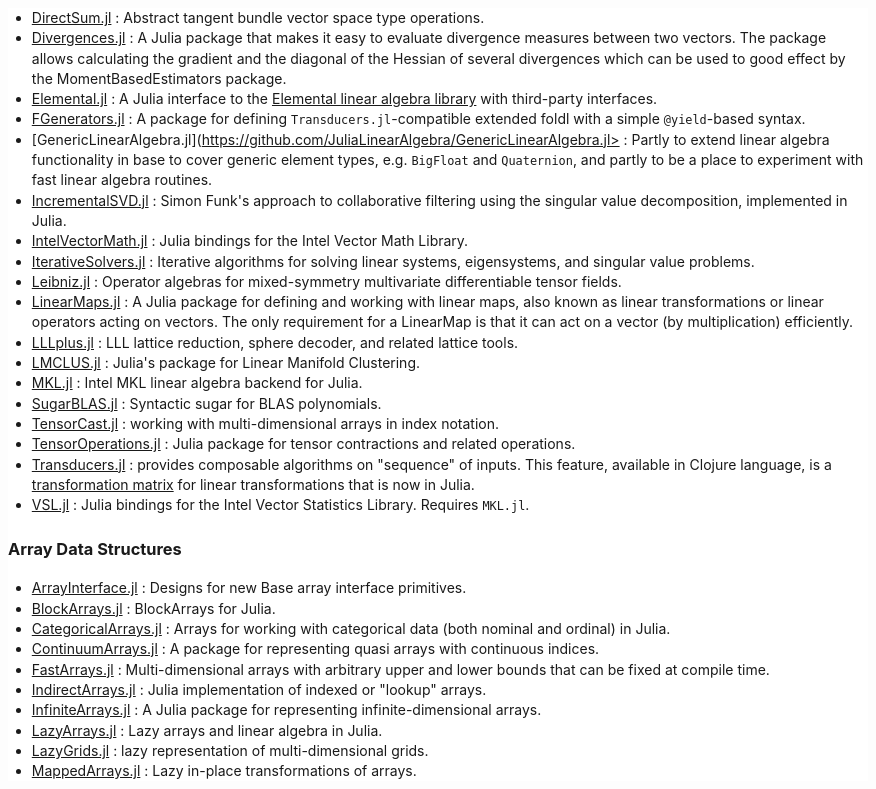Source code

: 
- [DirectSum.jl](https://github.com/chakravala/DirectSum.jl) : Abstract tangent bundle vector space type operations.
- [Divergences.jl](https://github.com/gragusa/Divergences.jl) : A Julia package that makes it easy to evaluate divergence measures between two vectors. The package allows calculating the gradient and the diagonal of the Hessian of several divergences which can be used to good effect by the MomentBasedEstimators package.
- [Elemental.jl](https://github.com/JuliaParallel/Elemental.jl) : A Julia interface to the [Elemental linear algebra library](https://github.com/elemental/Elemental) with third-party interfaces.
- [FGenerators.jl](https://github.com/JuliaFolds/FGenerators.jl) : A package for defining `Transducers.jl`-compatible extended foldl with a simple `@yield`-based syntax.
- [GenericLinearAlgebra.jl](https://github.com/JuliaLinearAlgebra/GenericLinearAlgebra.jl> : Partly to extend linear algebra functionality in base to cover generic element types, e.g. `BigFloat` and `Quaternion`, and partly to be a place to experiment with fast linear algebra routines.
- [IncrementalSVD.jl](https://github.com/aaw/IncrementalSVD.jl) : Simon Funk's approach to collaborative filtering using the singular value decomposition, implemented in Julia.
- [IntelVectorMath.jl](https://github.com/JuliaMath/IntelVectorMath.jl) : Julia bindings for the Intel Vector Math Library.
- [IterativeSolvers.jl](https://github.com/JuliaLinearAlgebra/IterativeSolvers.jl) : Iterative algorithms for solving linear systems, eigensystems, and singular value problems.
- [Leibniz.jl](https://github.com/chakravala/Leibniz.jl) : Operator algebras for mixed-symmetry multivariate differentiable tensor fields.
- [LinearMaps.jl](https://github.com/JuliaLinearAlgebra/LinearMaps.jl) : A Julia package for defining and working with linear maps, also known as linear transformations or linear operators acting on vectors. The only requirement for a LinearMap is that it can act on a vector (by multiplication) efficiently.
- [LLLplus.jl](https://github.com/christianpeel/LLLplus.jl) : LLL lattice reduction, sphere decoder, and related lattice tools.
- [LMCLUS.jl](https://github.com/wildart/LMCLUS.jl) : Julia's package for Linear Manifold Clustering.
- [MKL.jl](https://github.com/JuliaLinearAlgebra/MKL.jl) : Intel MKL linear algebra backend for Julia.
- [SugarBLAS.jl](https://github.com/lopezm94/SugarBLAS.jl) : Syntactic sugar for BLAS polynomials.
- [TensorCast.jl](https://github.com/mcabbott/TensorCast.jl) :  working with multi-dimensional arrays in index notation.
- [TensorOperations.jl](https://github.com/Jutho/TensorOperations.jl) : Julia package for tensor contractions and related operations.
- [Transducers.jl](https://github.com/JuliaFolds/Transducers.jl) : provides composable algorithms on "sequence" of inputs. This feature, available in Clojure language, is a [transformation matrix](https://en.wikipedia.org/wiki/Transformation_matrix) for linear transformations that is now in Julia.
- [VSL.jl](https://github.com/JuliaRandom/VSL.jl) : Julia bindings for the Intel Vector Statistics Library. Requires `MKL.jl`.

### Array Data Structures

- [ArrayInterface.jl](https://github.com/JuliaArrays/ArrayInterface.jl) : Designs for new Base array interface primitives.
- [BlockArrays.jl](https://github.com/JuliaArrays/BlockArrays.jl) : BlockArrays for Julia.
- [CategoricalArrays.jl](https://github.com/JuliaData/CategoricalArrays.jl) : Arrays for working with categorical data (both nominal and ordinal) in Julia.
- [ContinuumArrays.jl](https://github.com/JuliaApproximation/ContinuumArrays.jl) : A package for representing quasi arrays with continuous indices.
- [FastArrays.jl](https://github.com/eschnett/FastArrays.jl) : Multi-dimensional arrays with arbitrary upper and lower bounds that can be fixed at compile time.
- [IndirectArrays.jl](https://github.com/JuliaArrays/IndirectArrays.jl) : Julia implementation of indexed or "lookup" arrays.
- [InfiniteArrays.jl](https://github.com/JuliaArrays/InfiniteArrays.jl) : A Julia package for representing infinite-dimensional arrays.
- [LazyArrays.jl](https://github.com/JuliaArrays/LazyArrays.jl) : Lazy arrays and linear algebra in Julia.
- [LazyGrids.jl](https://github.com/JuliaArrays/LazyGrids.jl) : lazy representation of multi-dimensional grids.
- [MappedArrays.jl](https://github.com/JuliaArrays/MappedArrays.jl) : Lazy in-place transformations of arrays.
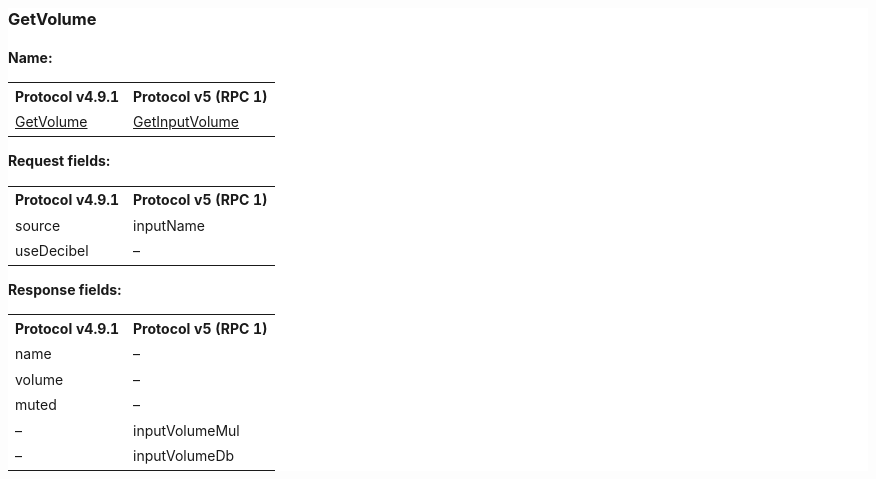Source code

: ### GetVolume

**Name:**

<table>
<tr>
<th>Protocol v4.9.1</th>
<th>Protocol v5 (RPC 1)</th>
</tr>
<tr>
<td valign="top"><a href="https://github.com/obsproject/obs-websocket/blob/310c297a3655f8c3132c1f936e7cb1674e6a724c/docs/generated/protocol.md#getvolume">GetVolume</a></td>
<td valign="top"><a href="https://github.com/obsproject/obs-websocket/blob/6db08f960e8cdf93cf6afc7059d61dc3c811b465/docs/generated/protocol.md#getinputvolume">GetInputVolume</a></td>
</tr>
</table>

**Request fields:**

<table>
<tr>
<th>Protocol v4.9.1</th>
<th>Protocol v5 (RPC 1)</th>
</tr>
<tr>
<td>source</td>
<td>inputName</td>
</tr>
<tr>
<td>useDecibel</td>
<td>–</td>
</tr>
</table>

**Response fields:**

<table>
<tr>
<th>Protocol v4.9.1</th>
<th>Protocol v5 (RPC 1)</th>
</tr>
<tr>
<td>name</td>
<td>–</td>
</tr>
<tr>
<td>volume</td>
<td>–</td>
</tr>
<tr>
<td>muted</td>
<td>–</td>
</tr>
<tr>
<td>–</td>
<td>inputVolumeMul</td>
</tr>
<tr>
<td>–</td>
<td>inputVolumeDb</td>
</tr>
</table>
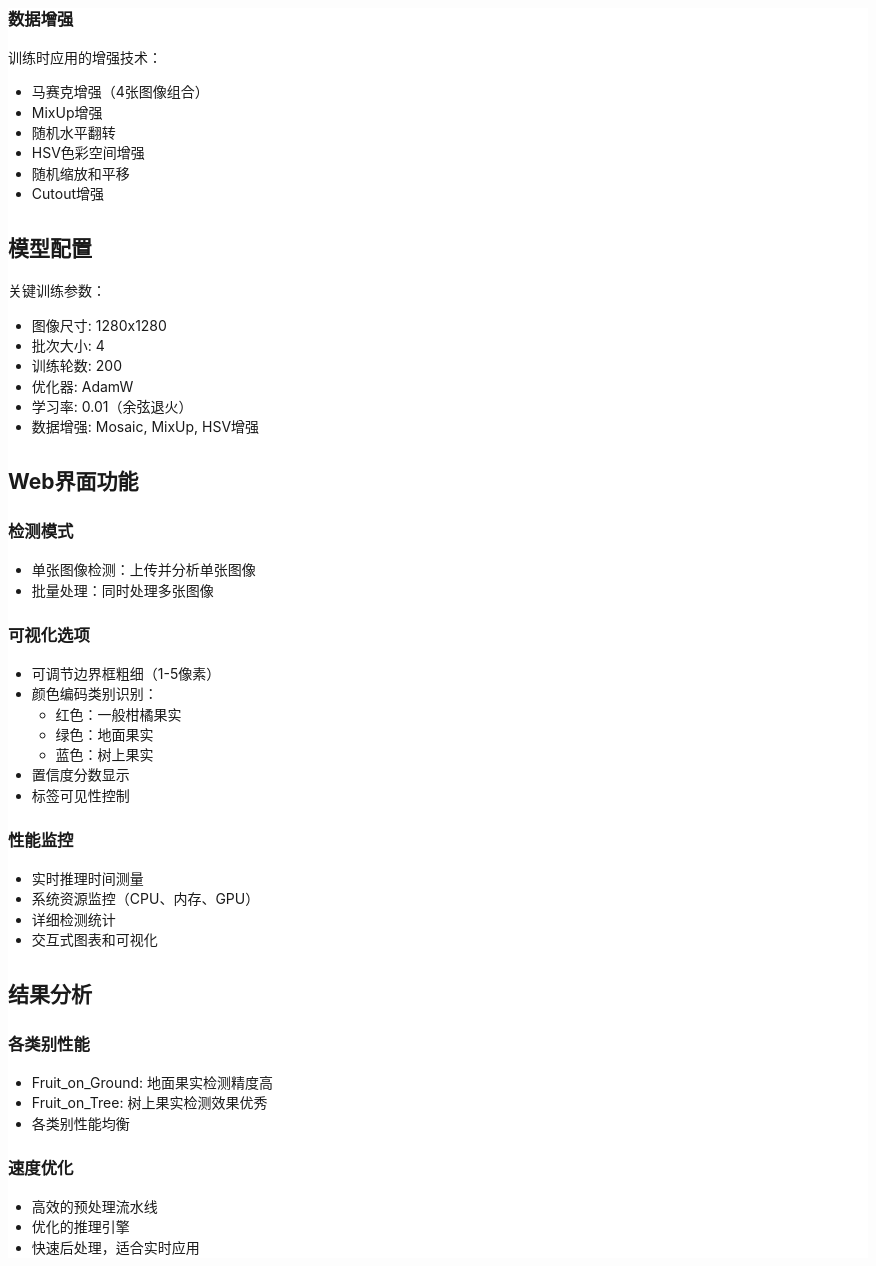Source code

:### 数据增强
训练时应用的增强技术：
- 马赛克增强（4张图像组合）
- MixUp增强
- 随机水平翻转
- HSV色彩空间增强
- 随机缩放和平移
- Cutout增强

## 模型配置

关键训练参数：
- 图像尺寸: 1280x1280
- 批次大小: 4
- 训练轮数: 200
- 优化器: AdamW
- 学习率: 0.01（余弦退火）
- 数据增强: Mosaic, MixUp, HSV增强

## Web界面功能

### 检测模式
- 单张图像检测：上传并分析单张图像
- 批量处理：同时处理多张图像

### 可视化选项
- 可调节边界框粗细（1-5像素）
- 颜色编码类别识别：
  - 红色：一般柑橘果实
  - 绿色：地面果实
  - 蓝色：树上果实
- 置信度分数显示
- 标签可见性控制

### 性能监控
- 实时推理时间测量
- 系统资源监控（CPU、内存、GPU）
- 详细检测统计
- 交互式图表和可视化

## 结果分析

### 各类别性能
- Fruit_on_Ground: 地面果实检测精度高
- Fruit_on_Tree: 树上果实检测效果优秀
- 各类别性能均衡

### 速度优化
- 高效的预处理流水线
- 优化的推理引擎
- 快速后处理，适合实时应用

────────────────────

[Try it]: Reproduce nothing but the lines running from the line with "<td>name</td>" through the end of the records, keeping both end lines and dropping the pictures.

[Solution for this task]:
<td>name</td>
<td>–</td>
</tr>
<tr>
<td>volume</td>
<td>–</td>
</tr>
<tr>
<td>muted</td>
<td>–</td>
</tr>
<tr>
<td>–</td>
<td>inputVolumeMul</td>
</tr>
<tr>
<td>–</td>
<td>inputVolumeDb</td>
</tr>
</table>
Source code

:### 数据增强
训练时应用的增强技术：
- 马赛克增强（4张图像组合）
- MixUp增强
- 随机水平翻转
- HSV色彩空间增强
- 随机缩放和平移
- Cutout增强

## 模型配置

关键训练参数：
- 图像尺寸: 1280x1280
- 批次大小: 4
- 训练轮数: 200
- 优化器: AdamW
- 学习率: 0.01（余弦退火）
- 数据增强: Mosaic, MixUp, HSV增强

## Web界面功能

### 检测模式
- 单张图像检测：上传并分析单张图像
- 批量处理：同时处理多张图像

### 可视化选项
- 可调节边界框粗细（1-5像素）
- 颜色编码类别识别：
  - 红色：一般柑橘果实
  - 绿色：地面果实
  - 蓝色：树上果实
- 置信度分数显示
- 标签可见性控制

### 性能监控
- 实时推理时间测量
- 系统资源监控（CPU、内存、GPU）
- 详细检测统计
- 交互式图表和可视化

## 结果分析

### 各类别性能
- Fruit_on_Ground: 地面果实检测精度高
- Fruit_on_Tree: 树上果实检测效果优秀
- 各类别性能均衡

### 速度优化
- 高效的预处理流水线
- 优化的推理引擎
- 快速后处理，适合实时应用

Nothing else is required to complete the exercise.